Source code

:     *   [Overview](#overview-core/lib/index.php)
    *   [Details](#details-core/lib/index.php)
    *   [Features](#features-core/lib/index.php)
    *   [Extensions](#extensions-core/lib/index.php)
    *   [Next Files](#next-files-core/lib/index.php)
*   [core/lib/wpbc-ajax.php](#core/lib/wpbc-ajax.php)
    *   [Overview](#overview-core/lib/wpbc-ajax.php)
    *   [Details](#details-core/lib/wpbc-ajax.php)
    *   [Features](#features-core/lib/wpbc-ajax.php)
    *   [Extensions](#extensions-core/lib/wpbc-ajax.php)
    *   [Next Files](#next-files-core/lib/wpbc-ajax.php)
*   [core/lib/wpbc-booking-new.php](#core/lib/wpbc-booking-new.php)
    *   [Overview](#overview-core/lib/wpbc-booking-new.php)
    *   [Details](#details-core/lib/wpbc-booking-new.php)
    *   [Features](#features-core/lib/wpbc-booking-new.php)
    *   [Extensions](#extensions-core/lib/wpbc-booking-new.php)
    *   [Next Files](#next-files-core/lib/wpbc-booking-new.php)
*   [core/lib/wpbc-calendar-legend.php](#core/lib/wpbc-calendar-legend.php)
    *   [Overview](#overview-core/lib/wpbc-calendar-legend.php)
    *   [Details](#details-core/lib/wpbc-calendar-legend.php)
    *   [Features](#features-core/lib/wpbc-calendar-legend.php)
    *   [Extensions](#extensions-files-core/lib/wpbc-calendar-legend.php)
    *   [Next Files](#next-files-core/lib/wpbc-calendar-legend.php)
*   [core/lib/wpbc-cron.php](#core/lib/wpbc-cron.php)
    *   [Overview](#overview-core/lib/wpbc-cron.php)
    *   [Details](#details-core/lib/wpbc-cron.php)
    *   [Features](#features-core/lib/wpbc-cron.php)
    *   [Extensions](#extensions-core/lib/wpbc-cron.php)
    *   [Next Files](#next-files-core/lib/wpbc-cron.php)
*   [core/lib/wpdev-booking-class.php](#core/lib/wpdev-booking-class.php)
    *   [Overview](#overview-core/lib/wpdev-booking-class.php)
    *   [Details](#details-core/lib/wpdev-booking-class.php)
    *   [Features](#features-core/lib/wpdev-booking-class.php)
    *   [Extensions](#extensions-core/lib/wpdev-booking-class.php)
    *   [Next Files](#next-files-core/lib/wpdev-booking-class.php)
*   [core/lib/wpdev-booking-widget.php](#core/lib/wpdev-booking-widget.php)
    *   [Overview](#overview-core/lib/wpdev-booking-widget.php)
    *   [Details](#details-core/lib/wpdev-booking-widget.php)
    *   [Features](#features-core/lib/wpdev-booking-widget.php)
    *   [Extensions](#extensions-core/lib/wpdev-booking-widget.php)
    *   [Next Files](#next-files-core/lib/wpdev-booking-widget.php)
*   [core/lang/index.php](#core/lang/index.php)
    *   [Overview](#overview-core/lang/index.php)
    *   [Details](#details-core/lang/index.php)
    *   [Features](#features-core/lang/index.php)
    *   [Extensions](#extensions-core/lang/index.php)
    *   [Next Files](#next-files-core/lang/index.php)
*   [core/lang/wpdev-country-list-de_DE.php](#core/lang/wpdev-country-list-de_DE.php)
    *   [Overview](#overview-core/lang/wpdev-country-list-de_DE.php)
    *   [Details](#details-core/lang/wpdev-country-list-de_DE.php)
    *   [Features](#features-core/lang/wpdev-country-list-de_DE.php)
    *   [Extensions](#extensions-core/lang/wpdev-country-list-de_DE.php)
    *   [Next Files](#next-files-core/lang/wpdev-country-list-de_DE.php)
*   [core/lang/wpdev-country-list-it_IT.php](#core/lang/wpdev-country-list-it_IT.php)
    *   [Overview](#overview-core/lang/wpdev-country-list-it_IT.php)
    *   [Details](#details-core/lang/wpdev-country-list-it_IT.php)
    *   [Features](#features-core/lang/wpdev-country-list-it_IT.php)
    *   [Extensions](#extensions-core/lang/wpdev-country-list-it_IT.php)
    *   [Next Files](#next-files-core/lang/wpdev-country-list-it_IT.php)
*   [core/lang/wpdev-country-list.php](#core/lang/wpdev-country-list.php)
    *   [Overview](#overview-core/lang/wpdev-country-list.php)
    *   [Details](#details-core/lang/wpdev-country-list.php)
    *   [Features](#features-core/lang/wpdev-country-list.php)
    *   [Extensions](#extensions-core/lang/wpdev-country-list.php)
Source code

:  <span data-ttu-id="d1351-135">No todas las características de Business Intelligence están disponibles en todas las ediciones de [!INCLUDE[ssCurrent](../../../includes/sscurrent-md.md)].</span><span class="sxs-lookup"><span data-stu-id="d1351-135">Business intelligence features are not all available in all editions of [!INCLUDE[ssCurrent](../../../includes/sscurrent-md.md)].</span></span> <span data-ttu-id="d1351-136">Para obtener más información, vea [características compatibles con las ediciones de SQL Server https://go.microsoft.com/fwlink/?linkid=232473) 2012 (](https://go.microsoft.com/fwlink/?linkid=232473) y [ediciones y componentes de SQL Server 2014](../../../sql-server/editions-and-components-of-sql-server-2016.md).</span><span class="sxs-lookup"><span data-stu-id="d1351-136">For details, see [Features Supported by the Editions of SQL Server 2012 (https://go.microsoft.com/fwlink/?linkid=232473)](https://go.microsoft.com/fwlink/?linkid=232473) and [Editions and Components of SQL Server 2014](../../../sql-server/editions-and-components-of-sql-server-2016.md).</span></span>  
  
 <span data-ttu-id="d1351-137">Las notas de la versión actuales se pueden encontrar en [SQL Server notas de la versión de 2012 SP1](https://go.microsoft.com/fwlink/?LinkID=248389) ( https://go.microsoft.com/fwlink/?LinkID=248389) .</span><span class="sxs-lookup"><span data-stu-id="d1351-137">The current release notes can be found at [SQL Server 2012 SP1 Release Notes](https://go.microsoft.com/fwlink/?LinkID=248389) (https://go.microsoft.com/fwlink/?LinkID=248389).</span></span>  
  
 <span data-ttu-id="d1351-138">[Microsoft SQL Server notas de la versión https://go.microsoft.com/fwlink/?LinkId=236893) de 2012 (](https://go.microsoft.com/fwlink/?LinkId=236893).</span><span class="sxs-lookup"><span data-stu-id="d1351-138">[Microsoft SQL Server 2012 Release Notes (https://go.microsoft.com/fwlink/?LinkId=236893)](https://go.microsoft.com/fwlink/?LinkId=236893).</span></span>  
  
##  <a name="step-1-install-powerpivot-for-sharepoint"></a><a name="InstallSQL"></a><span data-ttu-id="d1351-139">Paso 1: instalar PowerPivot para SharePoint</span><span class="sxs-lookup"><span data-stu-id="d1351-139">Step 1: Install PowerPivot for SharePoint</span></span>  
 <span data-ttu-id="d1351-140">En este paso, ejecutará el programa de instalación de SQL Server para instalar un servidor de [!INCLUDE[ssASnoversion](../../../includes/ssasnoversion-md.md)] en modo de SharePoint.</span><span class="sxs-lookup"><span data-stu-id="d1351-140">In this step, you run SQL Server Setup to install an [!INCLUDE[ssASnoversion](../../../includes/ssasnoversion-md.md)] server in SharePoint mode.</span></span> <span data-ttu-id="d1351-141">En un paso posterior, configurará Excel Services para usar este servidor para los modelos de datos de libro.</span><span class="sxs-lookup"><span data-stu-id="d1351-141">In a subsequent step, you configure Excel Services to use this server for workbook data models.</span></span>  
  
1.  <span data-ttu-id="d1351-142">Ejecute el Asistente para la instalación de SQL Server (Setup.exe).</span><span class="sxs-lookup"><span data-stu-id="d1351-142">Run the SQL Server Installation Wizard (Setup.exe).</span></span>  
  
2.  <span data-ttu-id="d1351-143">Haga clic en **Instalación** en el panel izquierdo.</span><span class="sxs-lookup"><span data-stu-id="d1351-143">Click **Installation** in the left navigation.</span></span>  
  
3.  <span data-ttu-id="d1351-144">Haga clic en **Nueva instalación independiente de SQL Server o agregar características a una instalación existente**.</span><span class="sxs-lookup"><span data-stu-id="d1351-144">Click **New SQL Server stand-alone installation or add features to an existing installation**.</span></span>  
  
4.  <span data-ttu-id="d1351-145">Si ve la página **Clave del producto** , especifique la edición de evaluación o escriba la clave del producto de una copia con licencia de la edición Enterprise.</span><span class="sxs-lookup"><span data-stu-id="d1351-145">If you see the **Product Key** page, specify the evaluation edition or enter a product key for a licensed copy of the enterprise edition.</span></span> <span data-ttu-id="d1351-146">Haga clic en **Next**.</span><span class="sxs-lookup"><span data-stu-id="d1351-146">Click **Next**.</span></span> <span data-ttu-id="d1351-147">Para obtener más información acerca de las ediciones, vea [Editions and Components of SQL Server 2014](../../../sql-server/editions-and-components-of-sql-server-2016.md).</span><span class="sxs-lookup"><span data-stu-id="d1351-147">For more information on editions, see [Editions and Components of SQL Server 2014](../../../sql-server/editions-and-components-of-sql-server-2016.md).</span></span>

*Prompt*
Tell how many lines in the material above include the word "instalar", giving the number only.

*Task solution*
2